İpek Şahin
Devridaim ve Geç Kalanlar Kümesi kitaplarıyla tanıdığımız Ezgi Tanergeç, üçüncü romanı Tuzlu Yüz’ü okurla buluşturdu. Yazar bu kez tüm hayatını tuzdan kazanan bir köy üzerinden ekolojik ve sosyolojik boyutları olan katmanlı bir hikâye sunuyor.
Tuzlukarnı, Anadolu’nun bilinmeyen bir yerinde, sakinlerinin kurumaya yüz tutmuş gölden çıkardıkları tuzla geçindiği bir köy. Burada yaşayanların tüm dünyaları yaşamın iki ana maddesinden birine; tuza bağlı. Nesiller boyunca tuzu hasat edip geçimlerini öyle sağlamışlar. Ne var ki kapitalist sistemin çarkları burada da işliyor ve kendi tuzlarını kendileri işleyip elleriyle teslim ettikleri şirkete borçlanıyorlar. Tuzdan ördükleri dünyaları yavaş yavaş başlarına yıkılıyor.
Tuz aslında bereketli. Romanın merkezindeki “tuzlu yüz” Haydar’ın dediği gibi; “Doğada her şeye elverişli böyle başka malzeme var mı? Ye, iç, yaraya bas, sat, üstüne otur, sakla… Sırları içine göm…” Ama sırlar gömülü kalmıyor tuzda. Tuzun “bozulmasıyla” birlikte köyün nesiller boyu süregelen düzeni, insanların birbirine duyduğu güven ve hatta aile içi dengeler de çatırdamaya başlıyor.

Umut Işığını Bir Kadın Yakıyor
Ezgi Tanergeç, üçüncü romanı Tuzlu Yüz’de işte bu kurmaca köyde yaşananları aktarıyor okuruna.
Eşi Meryem ve oğlu Talha’yla huzurlu bir yaşam süren Haydar’ın hayatı, husumetlisi Salih ve amcası Muhittin’in köye dönüşüyle bir anda alt üst oluyor. Haydar için nostaljik bir figür olan Muhittin, geçmişin kanlı hesaplarıyla bir cinayet planı yapıyor ve tetiği çekme görevini ona veriyor.
Köylünün tüm umutlarını bağladığı şirketin, köyün tamamına “çökmek” istemesi ve muhtarın çevirdiği entrikalar da her şeyin üstüne tuz biber ekiyor.

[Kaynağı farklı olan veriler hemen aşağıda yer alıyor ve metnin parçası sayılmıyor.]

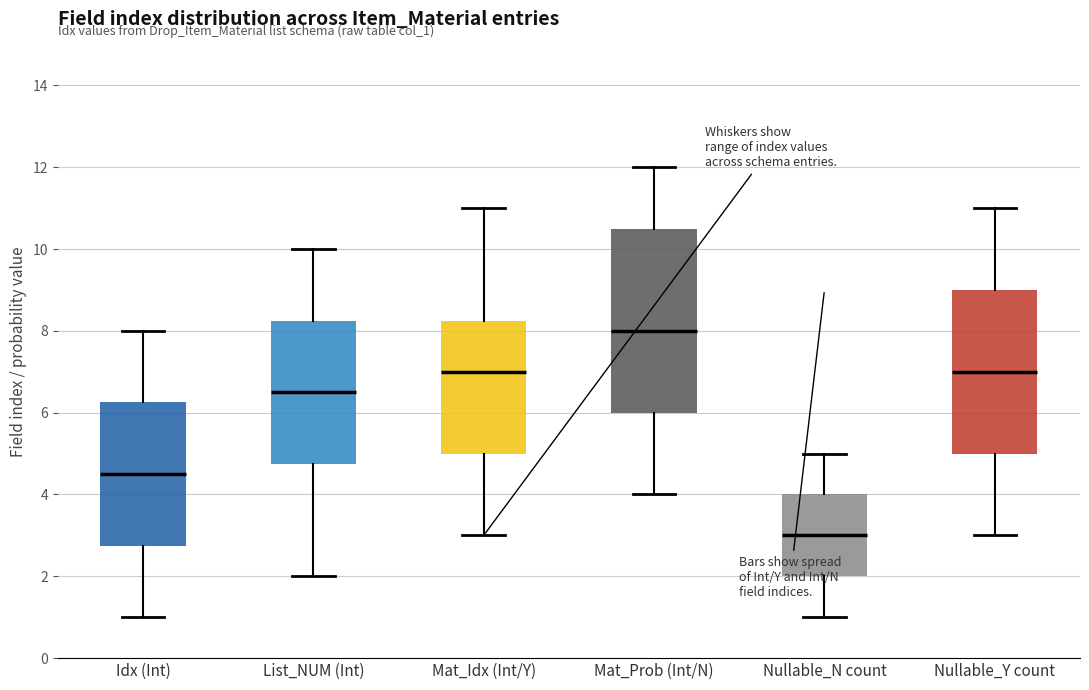

Which box has the lowest median line?

Nullable_N count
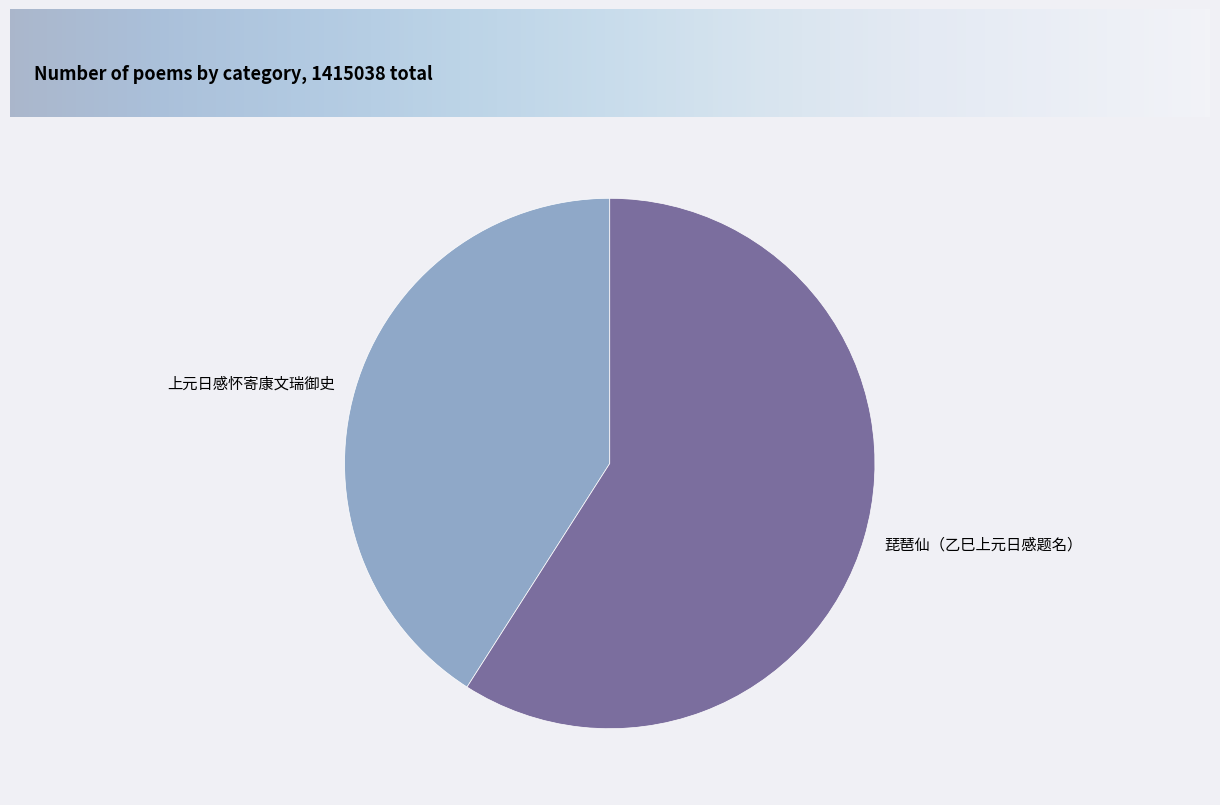

Is the sum of 上元日感怀寄康文瑞御史 and 琵琶仙（乙巳上元日感题名） greater than half?

Yes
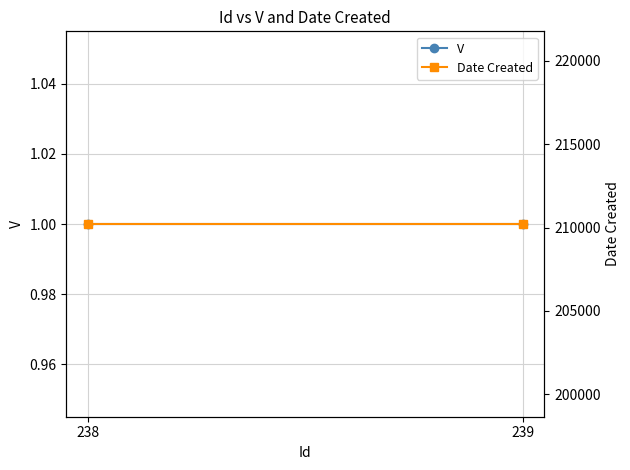

Is this an area chart (filled region under the line)?

No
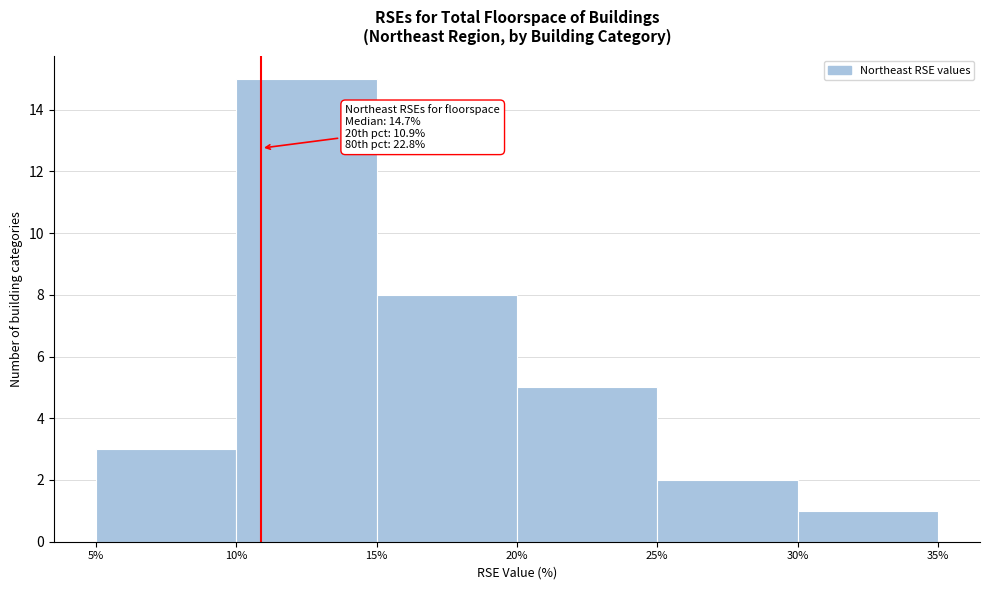

Which range on the x-axis has the tallest bar?

10% to 15%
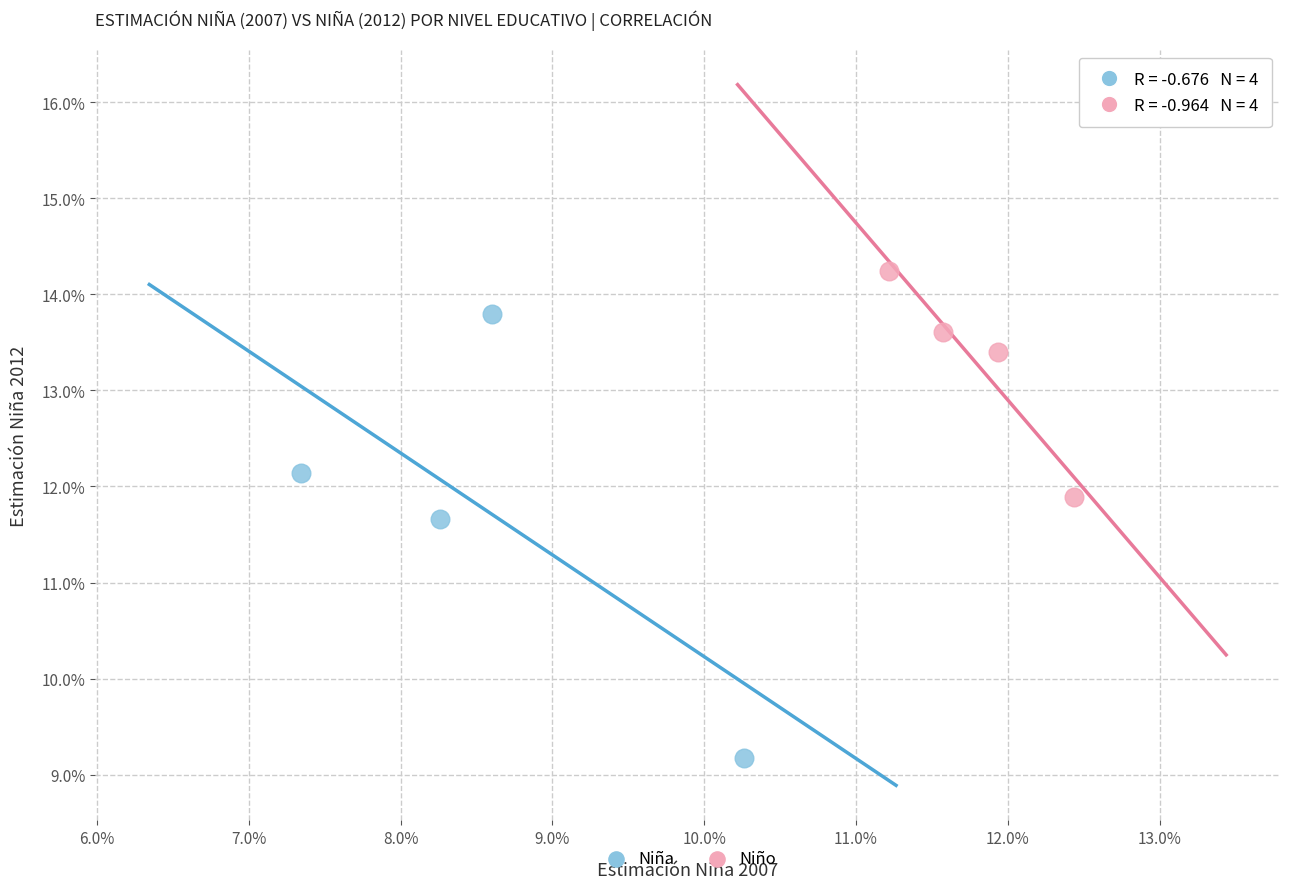

Which series reaches the maximum Y coordinate?

Niño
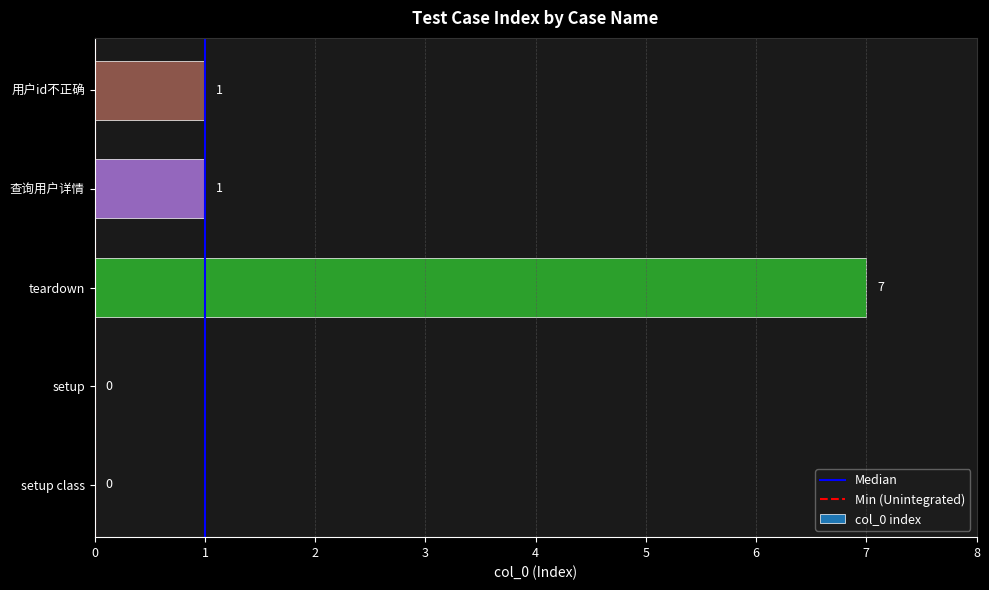

Reading bottom to top, extract all data points from this chart.

setup class=0	setup=0	teardown=7	查询用户详情=1	用户id不正确=1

Tam bu noktada umutları yeniden yeşertecek ışığı hiç umulmayacak biri, bir kadın, Haydar’ın karısı Meryem yakıyor. Muhtarlığa adaylığını koyan Meryem, köyün geleceğini kurtarmak adına da parlak bir fikir atıyor ortaya. Köyün kaderine yön veren erkeklerin arasında Meryem, hem politik hem ekonomik bir müdahaleyle dengeleri sarsıyor.

İnsana, Topluma ve Doğaya Dair
Ezgi Tanergeç, ilk romanı Devridaim ile 2022’de Turgut Özakman İlk Roman Ödülü’ne ve 2024 Orhan Kemal Roman Armağanı’na layık görülmüş, 2024 Eylül’ünde İthaki Yayınları tarafından basılan Geç Kalanlar Kümesi adlı ikinci romanıyla da Duygu Asena Roman Ödülü kısa listesinde yer almıştı.
Tanergeç, yine İthaki Yayınları’ndan çıkan üçüncü kitabı Tuzlu Yüz’de ise merceğini tuz gölü kıyısına kurduğu küçük bir köye çeviriyor; toplumsal yozlaşma, bireysel hırslar, doğa felaketi, emek sömürüsü, adalet arayışı, kadın gücü, inançlar ve vicdan gibi temalarla çok katmanlı bir anlatı sunuyor okuruna.
Tanergeç’in kurguladığı dünya arka planıyla da büyüleyici bir atmosfere sahip; sıcak güneşin altında parlayan kristal tuzlar, gölün bir ucuna pamuk şeker gibi pespembe bir renk veren tuzun biricik canlısı artemialar, etrafta kanat çırpan flamingolar…
Bireysel çatışmalarla kolektif meseleleri ustaca işleyen yazar, bu eseriyle çağdaş edebiyatın güncel damarına güçlü bir katkı sağlıyor. Tuzlu Yüz yalnızca bir köyün hikâyesi değil; insana, topluma ve doğaya dair düşündürücü bir uyarı metni.